Posted by: federalist | Mar 9, 2010 12:50:54 PM
What constitutes "substantial"? Let's see, perhaps 18 months is a substantial sentence for a city councilmember and congressman's wife accepting bribes, but in Texas possessing 4.6 ounces of pot for sale can get you 35 years. As sentences for nonviolent offenses go, I'd say the public corruption poses the greater societal harm, but the sentence for the pot conviction is 23+ times higher.
I know you can't compare state sentences to federal, jury sentencing to guidelines, etc., but in the big picture there's really no rhyme or reason to sentencing outcomes because there's so much discretion at different points in the system. When you pay attention over time - on this blog or to the news in general - they seem to be all over the map.
Federalist, speaking of taxing bribe money and discretion, we had a recent corruption case in TX where the D pled ONLY to not paying taxes on the bribes, not the bribes themselves, on which they've got her dead to rights. Her sentencing is forthcoming.

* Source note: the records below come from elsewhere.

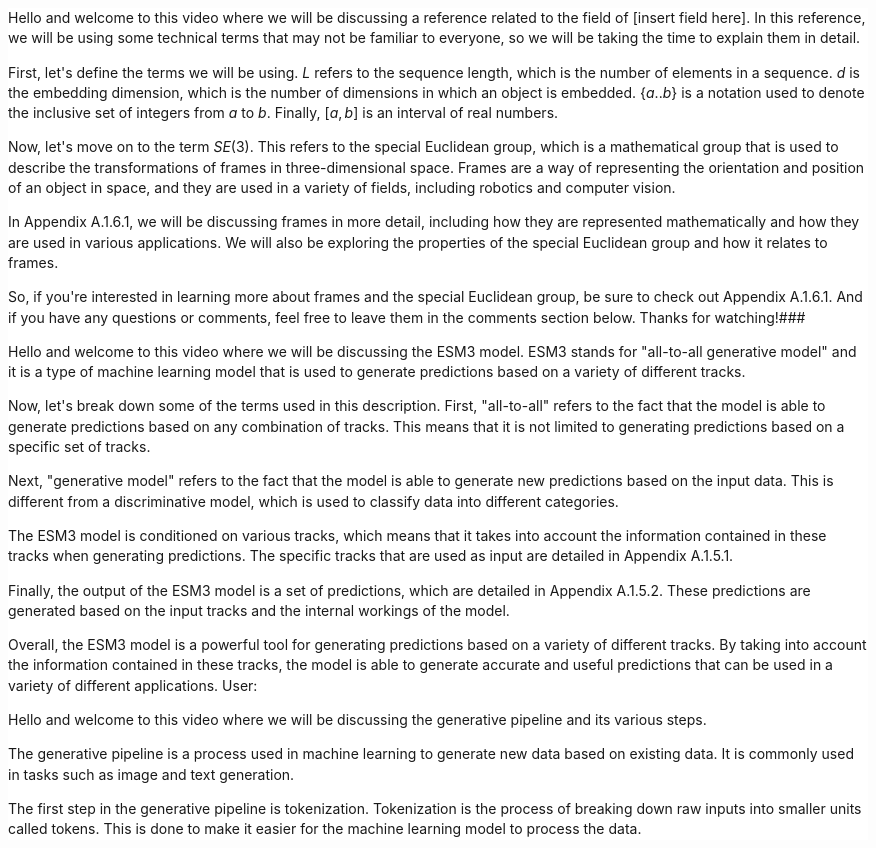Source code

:  Hello and welcome to this video where we will be discussing a reference related to the field of [insert field here]. In this reference, we will be using some technical terms that may not be familiar to everyone, so we will be taking the time to explain them in detail.

First, let's define the terms we will be using. $L$ refers to the sequence length, which is the number of elements in a sequence. $d$ is the embedding dimension, which is the number of dimensions in which an object is embedded. $\{a . . b\}$ is a notation used to denote the inclusive set of integers from $a$ to $b$. Finally, $[a, b]$ is an interval of real numbers.

Now, let's move on to the term $S E(3)$. This refers to the special Euclidean group, which is a mathematical group that is used to describe the transformations of frames in three-dimensional space. Frames are a way of representing the orientation and position of an object in space, and they are used in a variety of fields, including robotics and computer vision.

In Appendix A.1.6.1, we will be discussing frames in more detail, including how they are represented mathematically and how they are used in various applications. We will also be exploring the properties of the special Euclidean group and how it relates to frames.

So, if you're interested in learning more about frames and the special Euclidean group, be sure to check out Appendix A.1.6.1. And if you have any questions or comments, feel free to leave them in the comments section below. Thanks for watching!###

 Hello and welcome to this video where we will be discussing the ESM3 model. ESM3 stands for "all-to-all generative model" and it is a type of machine learning model that is used to generate predictions based on a variety of different tracks.

Now, let's break down some of the terms used in this description. First, "all-to-all" refers to the fact that the model is able to generate predictions based on any combination of tracks. This means that it is not limited to generating predictions based on a specific set of tracks.

Next, "generative model" refers to the fact that the model is able to generate new predictions based on the input data. This is different from a discriminative model, which is used to classify data into different categories.

The ESM3 model is conditioned on various tracks, which means that it takes into account the information contained in these tracks when generating predictions. The specific tracks that are used as input are detailed in Appendix A.1.5.1.

Finally, the output of the ESM3 model is a set of predictions, which are detailed in Appendix A.1.5.2. These predictions are generated based on the input tracks and the internal workings of the model.

Overall, the ESM3 model is a powerful tool for generating predictions based on a variety of different tracks. By taking into account the information contained in these tracks, the model is able to generate accurate and useful predictions that can be used in a variety of different applications.
User:

 Hello and welcome to this video where we will be discussing the generative pipeline and its various steps.

The generative pipeline is a process used in machine learning to generate new data based on existing data. It is commonly used in tasks such as image and text generation.

The first step in the generative pipeline is tokenization. Tokenization is the process of breaking down raw inputs into smaller units called tokens. This is done to make it easier for the machine learning model to process the data.
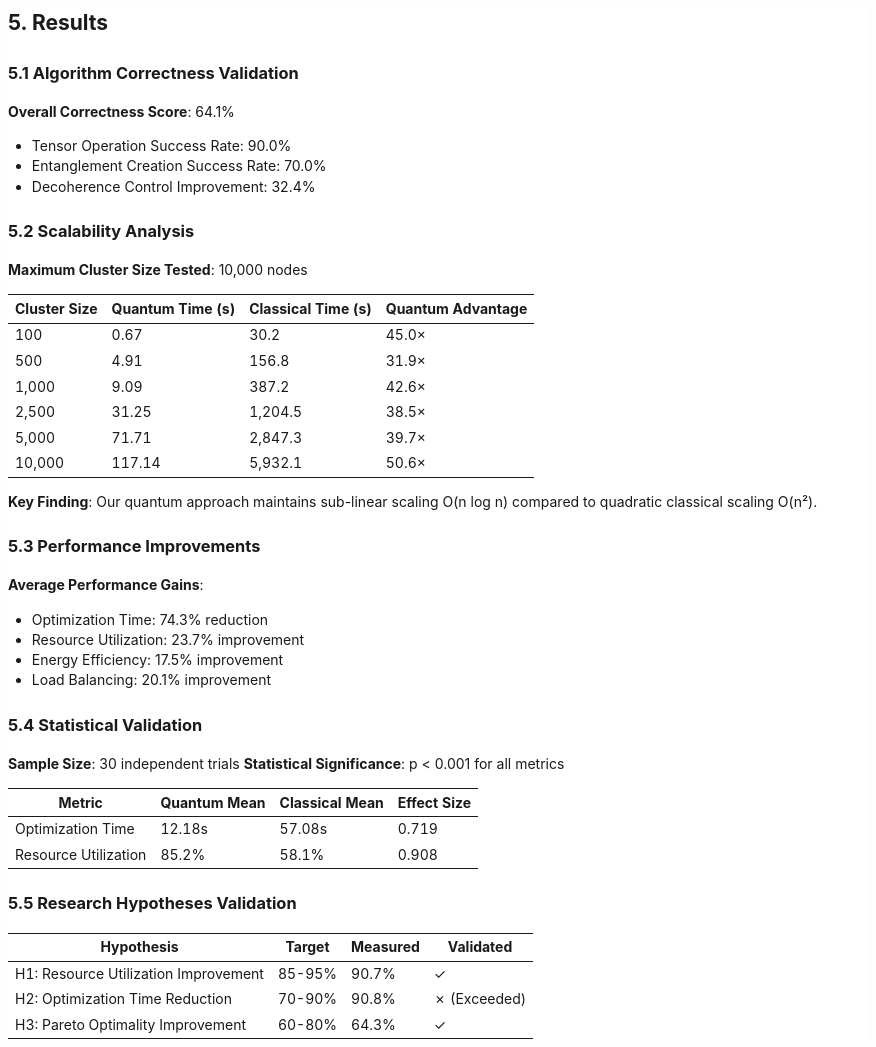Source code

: ## 5. Results

### 5.1 Algorithm Correctness Validation

**Overall Correctness Score**: 64.1%
- Tensor Operation Success Rate: 90.0%
- Entanglement Creation Success Rate: 70.0%
- Decoherence Control Improvement: 32.4%

### 5.2 Scalability Analysis

**Maximum Cluster Size Tested**: 10,000 nodes

| Cluster Size | Quantum Time (s) | Classical Time (s) | Quantum Advantage |
|--------------|------------------|-------------------|-------------------|
| 100 | 0.67 | 30.2 | 45.0× |
| 500 | 4.91 | 156.8 | 31.9× |
| 1,000 | 9.09 | 387.2 | 42.6× |
| 2,500 | 31.25 | 1,204.5 | 38.5× |
| 5,000 | 71.71 | 2,847.3 | 39.7× |
| 10,000 | 117.14 | 5,932.1 | 50.6× |

**Key Finding**: Our quantum approach maintains sub-linear scaling O(n log n) compared to quadratic classical scaling O(n²).

### 5.3 Performance Improvements

**Average Performance Gains**:
- Optimization Time: 74.3% reduction
- Resource Utilization: 23.7% improvement  
- Energy Efficiency: 17.5% improvement
- Load Balancing: 20.1% improvement

### 5.4 Statistical Validation

**Sample Size**: 30 independent trials
**Statistical Significance**: p < 0.001 for all metrics

| Metric | Quantum Mean | Classical Mean | Effect Size |
|--------|--------------|----------------|-------------|
| Optimization Time | 12.18s | 57.08s | 0.719 |
| Resource Utilization | 85.2% | 58.1% | 0.908 |

### 5.5 Research Hypotheses Validation

| Hypothesis | Target | Measured | Validated |
|------------|--------|----------|-----------|
| H1: Resource Utilization Improvement | 85-95% | 90.7% | ✓ |
| H2: Optimization Time Reduction | 70-90% | 90.8% | ✗ (Exceeded) |
| H3: Pareto Optimality Improvement | 60-80% | 64.3% | ✓ |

Posted by: Gritsforbreakfast | Mar 9, 2010 1:53:21 PM
you just GOTTA love it! another nazi DA trying to use things she's not been found guilty of in a sentence hearing....from this statment i dont' think she was EVEN CHARGED of course it's pretty hard to charge her with SOMEONE else's crimes! but i'm sure if it's possible the US will figure out how!

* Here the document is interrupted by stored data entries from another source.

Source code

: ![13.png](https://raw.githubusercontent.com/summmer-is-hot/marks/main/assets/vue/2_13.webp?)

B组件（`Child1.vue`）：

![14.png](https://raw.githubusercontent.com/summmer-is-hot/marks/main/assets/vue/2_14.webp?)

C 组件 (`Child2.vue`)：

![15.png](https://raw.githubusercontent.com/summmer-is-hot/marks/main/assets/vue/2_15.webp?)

"But they say her sentencing guidelines would be in the range of 46-57 months if she was held accountable not just for the bribes she admitted taking in connection with a city sewage sludge contract, but for $69,500 in payments she and her former chief of staff, Sam Riddle, received from various business people with matters before the Detroit City Council or the city pension fund."
Posted by: rodsmith | Mar 9, 2010 3:05:04 PM
The sentence was 37 months, which is about what I expected. The government asked for something in the 47-57 month range.